ターンフロー 過給機の利用

ターンフロー

出典: フリー百科事典『ウィキペディア(Wikipedia)』 (2024/04/23 16:25 UTC 版)

過給機の利用

ターンフローの最終進化形ともいえる領域に到達した日産・L型エンジンL28ETターボエンジン。純正状態ではインタークーラーは装備されなかったが、S130型フェアレディZの余裕有る車体サイズはインタークーラー装着も含めたターボチューンの多くを許容し、日本のみならずアメリカでも大ヒットとなった。

ターンフロー式シリンダーヘッドにおける過給機の利用は、クロスフロー式ヘッドに対するターンフローの絶対的な劣位を改善するために有効であった。ターンフローの吸排気ポートの効率の悪さは、過給機によって大量の混合気と排気ガスが押し込まれる状況となった時には、自然吸気の時程深刻な影響とはならなかったためである。

初期のターンフロー式シリンダーヘッドのターボエンジンではターボチャージャーのコンプレッサーハウジングに直接インテークマニホールドを接続するレイアウトを採った。これはインタークーラーが使用できなくなる反面、過給経路が最短となるためにターボラグの発生が少なくなり、レスポンスの良いターボエンジンを作ることが可能であった。しかし、ターボエンジンでも過給圧が非常に大きくなり、インタークーラーの設置が不可欠な時代となってくると、上記のターンフローならではのレイアウトは廃れていった。

しかし今日では前述のサイアミーズ・ポートと組み合わせ、インテークマニホールドやエキゾーストマニホールドの設計にも拘った本格的なフルチューンを施すことにより、本来の設計の限界を超えた出力を発揮できるようになっている。

チューンアップ対象としてのターンフロー

ターンフローは本来は低回転を多用するキャブレターエンジンに最も適した構成の設計であり、エンジンの生産コストダウンのために利用される、内燃機関の進化という点ではどちらかと言えば後ろ向きな位置づけの設計であった。

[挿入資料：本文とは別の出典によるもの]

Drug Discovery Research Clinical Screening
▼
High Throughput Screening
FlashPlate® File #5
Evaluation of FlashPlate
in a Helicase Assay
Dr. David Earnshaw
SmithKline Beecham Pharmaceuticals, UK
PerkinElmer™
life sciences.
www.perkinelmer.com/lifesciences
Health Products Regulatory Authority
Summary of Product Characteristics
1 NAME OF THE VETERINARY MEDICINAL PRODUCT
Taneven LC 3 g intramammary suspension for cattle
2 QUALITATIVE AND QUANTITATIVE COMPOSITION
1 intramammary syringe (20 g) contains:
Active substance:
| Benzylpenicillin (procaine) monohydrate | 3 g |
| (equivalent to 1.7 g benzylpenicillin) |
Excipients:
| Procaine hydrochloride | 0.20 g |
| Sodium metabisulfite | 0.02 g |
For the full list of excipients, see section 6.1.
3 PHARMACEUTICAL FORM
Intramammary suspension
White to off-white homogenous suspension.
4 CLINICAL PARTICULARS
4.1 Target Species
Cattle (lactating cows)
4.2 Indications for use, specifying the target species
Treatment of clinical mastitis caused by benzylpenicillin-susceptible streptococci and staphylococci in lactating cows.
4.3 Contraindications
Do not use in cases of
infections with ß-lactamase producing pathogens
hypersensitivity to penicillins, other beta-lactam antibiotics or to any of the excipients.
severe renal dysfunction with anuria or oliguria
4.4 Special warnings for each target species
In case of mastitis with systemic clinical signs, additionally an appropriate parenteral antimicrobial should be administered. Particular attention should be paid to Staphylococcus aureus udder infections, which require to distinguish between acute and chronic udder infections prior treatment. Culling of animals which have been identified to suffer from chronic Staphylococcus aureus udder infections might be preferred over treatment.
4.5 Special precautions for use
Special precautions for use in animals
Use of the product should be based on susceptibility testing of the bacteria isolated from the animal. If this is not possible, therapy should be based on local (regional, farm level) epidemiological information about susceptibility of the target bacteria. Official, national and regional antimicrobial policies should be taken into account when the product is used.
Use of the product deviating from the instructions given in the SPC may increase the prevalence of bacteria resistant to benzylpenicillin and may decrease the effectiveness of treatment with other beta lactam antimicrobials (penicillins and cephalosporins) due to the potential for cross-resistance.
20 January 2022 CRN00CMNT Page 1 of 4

しかし、高性能化のための技術者やチューナーの創意工夫によりサイアミーズ・ポートのような奇想天外なアイデアが生まれ、高性能なインテークマニホールドやエキゾーストマニホールドを組み合わせた上で、自然吸気エンジンの場合にはシリンダーブロックの限界までボアアップし、高性能なキャブレターや極端にオーバーラップの大きいハイカムを搭載し、ターボエンジンの場合にはインタークーラーを組み合わせたターボチャージャーとフルコンピューター制御の燃料噴射装置を組み合わせ、クロスフロー式ヘッドに劣らない程の高出力を発揮することも、今日では十分に可能となっている。

元の設計の非力さをチューナー自身の創意工夫で別物のエンジンに生まれ変わらせられる要素が改造指向の強いエンスージアストに受けるためか、ターンフロー式シリンダーヘッドは日本では日産・L型エンジンや日産・A型エンジン、トヨタ・K型エンジン、海外ではブリティッシュ・レイランド・ミニやオーストラリア・ホールデン製6気筒エンジン、或いはオーストラリア・フォード製直列6気筒エンジンのオーナーを中心に未だに根強い支持を受け続けている。

衰退

日本車に於いては、1980年代以降の高性能化の流れによって、クロスフローSOHC、DOHCヘッドを持つエンジンが当たり前となると、ターンフローヘッドを持つエンジンを搭載した車両は限られることとなる。 トヨタ自動車はコスト、信頼性、整備性の面から21世紀に入っても尚商用車の一部にEFI化したカウンターフローエンジン(タウンエースバン7K-Eコンフォート系3Y-PE)を採用し続けたが、排ガス規制・燃費規制強化等によって消滅したが、高回転化・高出力化の必要のないフォークリフト等の産業用途として採用されているものもあり、ディーゼルエンジンの一部では、OHVのままクロスフロー化された例(15B型など)も存在する。